In the future, getting a broadband connection might be as simple as flipping on a light switch, according to a group of German researchers who say the light coming from the lamps in your home could one day encode a wireless broadband signal.
"The advantage is that you'd be using light that is already there," says Jelena Vucic of the Fraunhofer Institute for Telecommunications, Heinrich-Hertz-Institute in Berlin, Germany.
Vucic and her colleagues have found a way to get the most from this synergy of illumination and information. Researchers at the Fraunhofer Institute for Telecommunications at the Heinrich-Hertz Institute experimented with using visible light from commercial light-emitting diodes to carry data wirelessly at speeds of up to 230Mbit/sec.
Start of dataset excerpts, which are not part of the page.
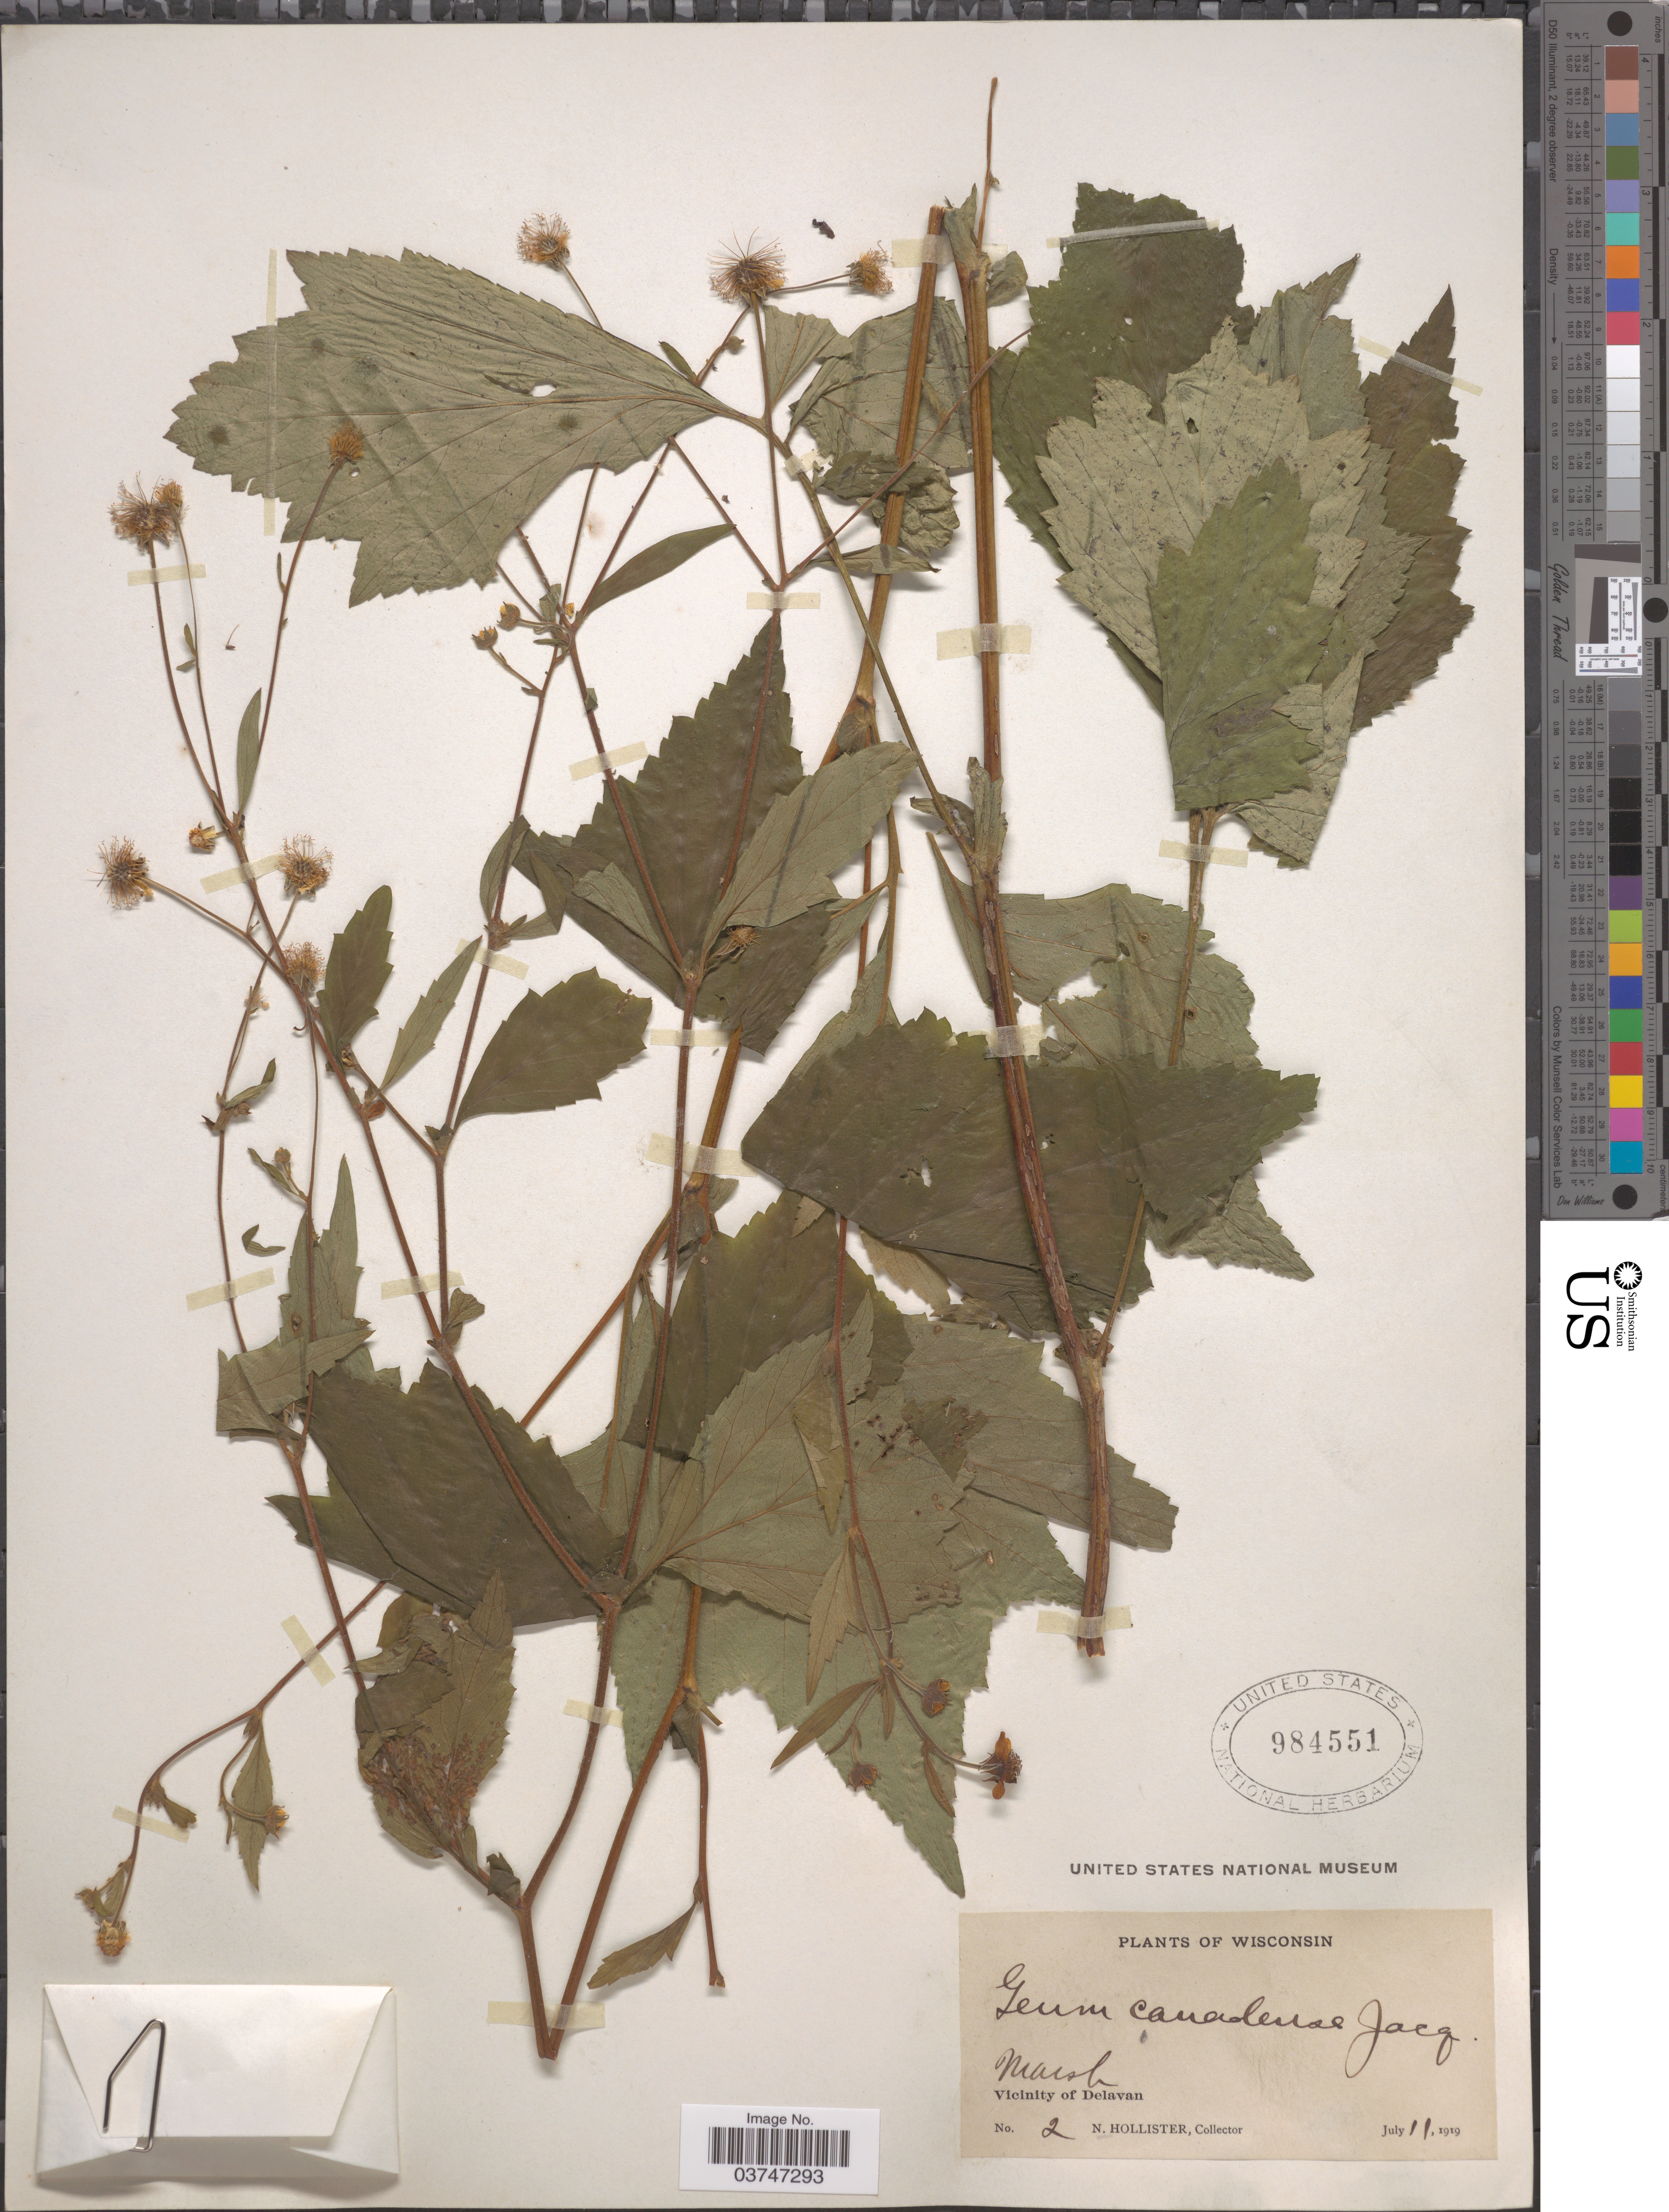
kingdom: Plantae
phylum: Tracheophyta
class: Magnoliopsida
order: Rosales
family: Rosaceae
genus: Geum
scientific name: Geum canadense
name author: Jacq.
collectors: N. Hollister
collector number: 2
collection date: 1919-07-11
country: United States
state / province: Wisconsin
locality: Vicinity of Delavan.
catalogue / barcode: US 984551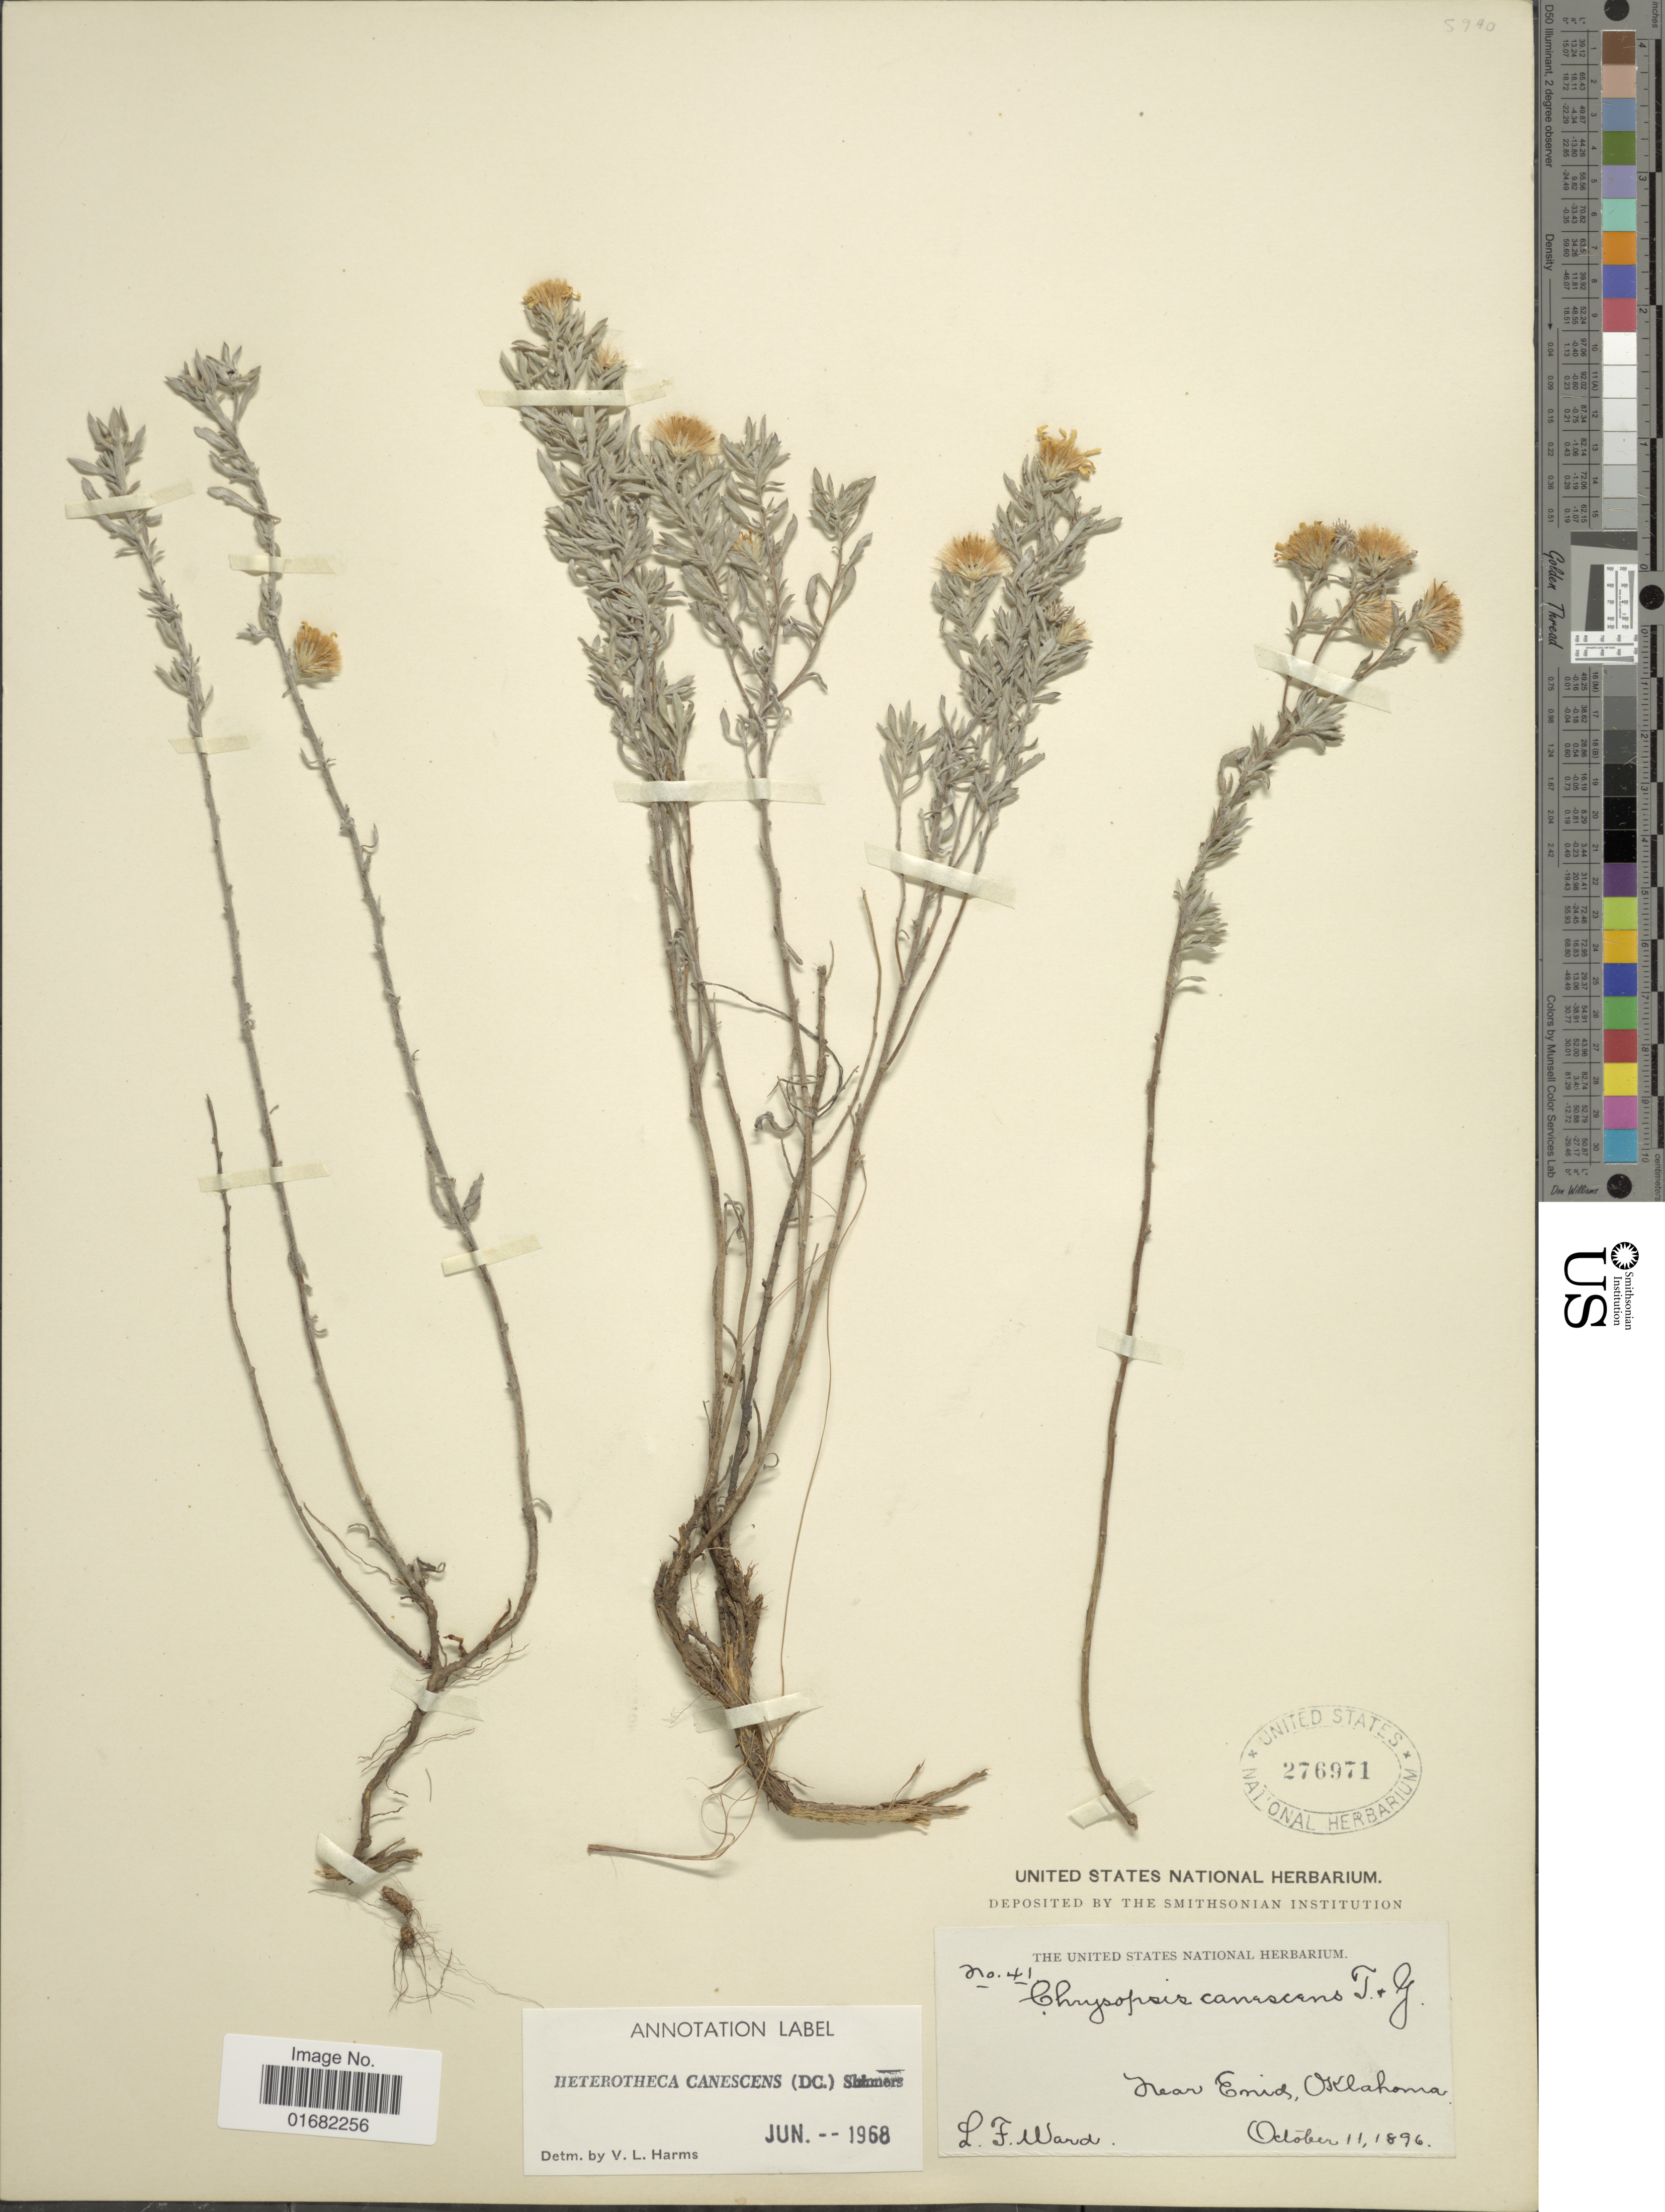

Research into wireless data communications using LEDs has been going on for years, but the 230Mbit/sec speed is considered a record when using a commercial LED.
Vucic said the advantage in using light to carry data over Wi-Fi or another system is that the lights are already in a room. The team built a visible wireless system in their lab to download data at 100Mbit/sec and then upgraded the system to get 230Mbit/sec. Although state-of-the-art radio wireless can achieve comparable speeds, Vucic says they should be able to double their data rate again by employing a more sophisticated modulation signal.
As of now, the majority of wireless in homes and businesses is achieved through a radio frequency WiFi connection. But WiFi has limited bandwidth and it is unclear where to find more in the already-crowded radio spectrum. By contrast, visible-frequency wireless has all the bandwidth one could want, according to the Optical Society of America. The signal would be generated in a room by slightly flickering all the lights in unison.
No one would be bothered by this because the rate of modulation would be millions of times faster than a human eye can see. Since visible light can't go through walls like radio, there would be no unwanted interference from stray signals and less worry of outside hackers.
Incandescent and fluorescent bulbs can't flicker fast enough, so all the lights would have to be LEDs. Although commercial LEDs have a limited bandwidth of only a few MHz, Vucic and her colleagues were able to increase this bandwidth tenfold by filtering out all but the blue part of the LED spectrum.